(7)

6 1 0
                                    

"Sudah diputuskan, aku akan pulang kerumahku, rumah Amigo lebih tepatnya."
---

Tidak seperti sebelumnya, langkah kakiku jauh lebih terarah dan pasti. Berdasarkan ingatan Amigo, aku harus pergi mencari rumah mewah bersecurity yang terletak di dekat dengan menara tertinggi di kota ini. Menara Sinnoph. "Itu menaranya!!"

Karena terganggu oleh pikiran Erdion, aku jadi tidak bisa mengingat lokasi tepat dari rumah Amigo. Ya sudahlah, yang penting menara tertinggi itu sudah terlihat.
Kalau dilihat - lihat, di kota ini banyak sekali pejalan kaki. Pantas saja mobil yang kunaiki tadi sepi penumpangnya.

"Ini dia!"katanya sih menara tertinggi di kota ini. Namun kalau diperhatikan dengan sedikit lebih saksama, ketinggiannya tidak melebihi Tugu Monas di Indonesia. Apa peduliku?
Aku mengira awalnya gambaran rumah yang kudapat dari ingatan Amigo sudah bercampur dengan khayalannya karena gambarannya terlalu mewah. Akan tetapi hal ini sudah tersertifikasi benar kalau saja sekarang aku sedang tidak bermimpi. Rumah bak hotel bintang enam menyilaukan mata udikku.

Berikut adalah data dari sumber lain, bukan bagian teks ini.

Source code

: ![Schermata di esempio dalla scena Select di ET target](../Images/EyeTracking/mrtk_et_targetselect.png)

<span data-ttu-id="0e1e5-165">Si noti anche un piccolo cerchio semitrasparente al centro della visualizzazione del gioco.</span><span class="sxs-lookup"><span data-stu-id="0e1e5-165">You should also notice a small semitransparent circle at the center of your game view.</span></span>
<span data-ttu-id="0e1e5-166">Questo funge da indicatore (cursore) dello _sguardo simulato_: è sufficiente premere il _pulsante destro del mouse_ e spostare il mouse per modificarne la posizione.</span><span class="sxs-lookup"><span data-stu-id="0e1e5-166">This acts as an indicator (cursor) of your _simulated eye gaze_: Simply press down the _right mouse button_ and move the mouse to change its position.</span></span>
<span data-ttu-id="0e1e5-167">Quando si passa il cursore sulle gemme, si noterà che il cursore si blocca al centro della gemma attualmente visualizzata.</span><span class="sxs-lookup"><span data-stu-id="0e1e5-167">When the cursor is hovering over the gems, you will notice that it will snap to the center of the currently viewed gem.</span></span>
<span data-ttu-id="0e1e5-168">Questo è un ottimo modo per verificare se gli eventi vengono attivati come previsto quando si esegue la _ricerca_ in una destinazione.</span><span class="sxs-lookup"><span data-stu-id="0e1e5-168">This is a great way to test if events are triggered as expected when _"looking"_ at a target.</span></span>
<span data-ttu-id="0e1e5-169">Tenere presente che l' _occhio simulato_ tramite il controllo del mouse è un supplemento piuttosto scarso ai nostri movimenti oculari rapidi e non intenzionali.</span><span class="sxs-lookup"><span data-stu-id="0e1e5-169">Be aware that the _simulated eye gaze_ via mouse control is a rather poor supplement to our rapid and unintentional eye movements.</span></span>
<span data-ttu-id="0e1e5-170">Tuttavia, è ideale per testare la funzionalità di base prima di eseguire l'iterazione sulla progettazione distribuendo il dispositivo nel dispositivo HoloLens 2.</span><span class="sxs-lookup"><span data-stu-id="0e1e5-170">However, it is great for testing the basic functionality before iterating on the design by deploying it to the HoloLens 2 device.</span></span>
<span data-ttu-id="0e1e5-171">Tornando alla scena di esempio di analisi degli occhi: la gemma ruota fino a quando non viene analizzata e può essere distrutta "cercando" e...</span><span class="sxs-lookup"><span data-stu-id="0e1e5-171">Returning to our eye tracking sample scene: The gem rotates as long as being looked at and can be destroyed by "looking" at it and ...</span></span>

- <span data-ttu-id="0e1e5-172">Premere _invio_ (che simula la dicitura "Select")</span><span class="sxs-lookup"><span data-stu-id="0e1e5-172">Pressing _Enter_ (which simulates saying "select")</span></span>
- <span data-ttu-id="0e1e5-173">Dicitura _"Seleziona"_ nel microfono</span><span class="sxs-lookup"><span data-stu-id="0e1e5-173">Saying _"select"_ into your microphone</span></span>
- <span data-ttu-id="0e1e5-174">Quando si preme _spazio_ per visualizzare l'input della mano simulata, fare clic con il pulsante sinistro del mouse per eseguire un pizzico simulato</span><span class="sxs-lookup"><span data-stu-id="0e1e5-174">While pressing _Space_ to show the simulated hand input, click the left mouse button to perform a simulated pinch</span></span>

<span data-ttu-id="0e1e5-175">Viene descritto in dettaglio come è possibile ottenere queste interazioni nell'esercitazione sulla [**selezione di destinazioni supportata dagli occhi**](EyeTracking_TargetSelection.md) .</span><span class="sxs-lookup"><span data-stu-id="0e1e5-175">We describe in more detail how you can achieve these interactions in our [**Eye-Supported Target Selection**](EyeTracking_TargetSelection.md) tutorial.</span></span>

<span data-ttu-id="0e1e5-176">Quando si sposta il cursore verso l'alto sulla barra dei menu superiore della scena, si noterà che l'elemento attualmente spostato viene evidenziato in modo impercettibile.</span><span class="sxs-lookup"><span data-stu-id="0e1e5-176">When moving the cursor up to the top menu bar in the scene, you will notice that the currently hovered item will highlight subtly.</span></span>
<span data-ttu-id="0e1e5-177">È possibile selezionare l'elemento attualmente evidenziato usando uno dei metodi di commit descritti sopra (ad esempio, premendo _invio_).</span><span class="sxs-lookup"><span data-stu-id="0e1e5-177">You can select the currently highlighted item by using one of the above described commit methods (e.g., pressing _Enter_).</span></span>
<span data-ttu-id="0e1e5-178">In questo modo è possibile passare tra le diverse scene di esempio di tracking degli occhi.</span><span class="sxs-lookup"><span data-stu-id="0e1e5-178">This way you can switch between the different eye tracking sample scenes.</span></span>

Aku sangat terkesan dari outlook rumah ini sambil memegangi pagar yang masih tertutup. Terdiam untuk beberapa saat.

"Tuan muda, apa yang sedang Anda lakukan berdiri seperti hendak mencuri di luar pagar?" tanya seseorang yang berjalan kearahku mengenakan seragam yang kutahu pastilah si Security.
"Dasar tidak sopan! Kau menuduhku sebagai maling di rumahku sendiri?" jawabku kasar lalu si security melongo terdiam. Dengan sedikit rasa ragu aku beranya lagi,"Ini rumahku 'kan?"
Si security lebih memilih mengangguk saja daripada menjawab. Ingatan Amigo datang dalam benakku. Amigo tidak pernah kasar pada orang.
"Oh-" kataku lagi yang langsung membuatnya terkejut
"-Maafkan aku pakkk ..."aku tidak tahu namanya,
"Hendo" jawabnya melengkapi.
"Tentu pak Hendo, tentu, aku tahu namamu kau tidak perlu menyebutkannya kalau kau tidak mau aku mengetahuinya"
Oh tidak, apa yang aku katakan. aku memperburuk suasana. Si security ini pasti bingung setengah hidup. Terbukti dengan wajah melongo seramnya yang semakin menjadi - jadi.
"Begini pak Hendo, akkku.." aku tidak tahu mau bilang apa. Akhirnya pikiran Erdion turut mengambil bagian. "Sudahlah, berperilaku biasa saja" sela Erdion dalam pikiranku.
Kuterima saranmu. "Begini pak Hendo, lupakan percakapan kita tadi, oke?"
Jawaban yang kuterima adalah anggukan segan serta campuran ekspresi bingung yang mengerikan.
Aku berjalan menuju rumah meninggalkan si security terhilang dalam pikirannya. "Terserahlah!"
Merasa pulang ke rumah sendiri aku langsung saja masuk tanpa mengetuk atau memencet bel.
"Aku pulang!"
"Kok sudah pulang?" tanya ibuku-ibu Amigo- dengan piyama tidur bercorak hati dan rambut yang di-apakan, aku tidak tahu nama prosesnya pokoknya nanti rambut itu keriting, aku sering melihat ibu menggunakannya.
"Tidak boleh?" aduh! Memangnya kenapa kalau aku pulang?
"Bukannya tadi kamu mau bertemu dengan Elody?" pertanyaan lagi
"Elody..." kuulang nama itu untuk mencari tahu siapa dia dalam ingatan Amigo "...adalah pacarku"
"bukan, calon menantuku! Dan kenapa pula kamu tampak berantakan seperti ini? Kamu habis berkelahi? Sana pergi mandi!" Ibuku bertanya tak henti - hentinya tanpa mengharapkan jawaban.
---
"kamarku ada di mana?" gumamku pada tak-seorangpun
Terkadang aku tidak mampu menggali pikiran Amigo maupun Erdion, dan saat - saat seprti inilah aku menjadi pribadi yang betul - betul kosong dan baru dan juga asing.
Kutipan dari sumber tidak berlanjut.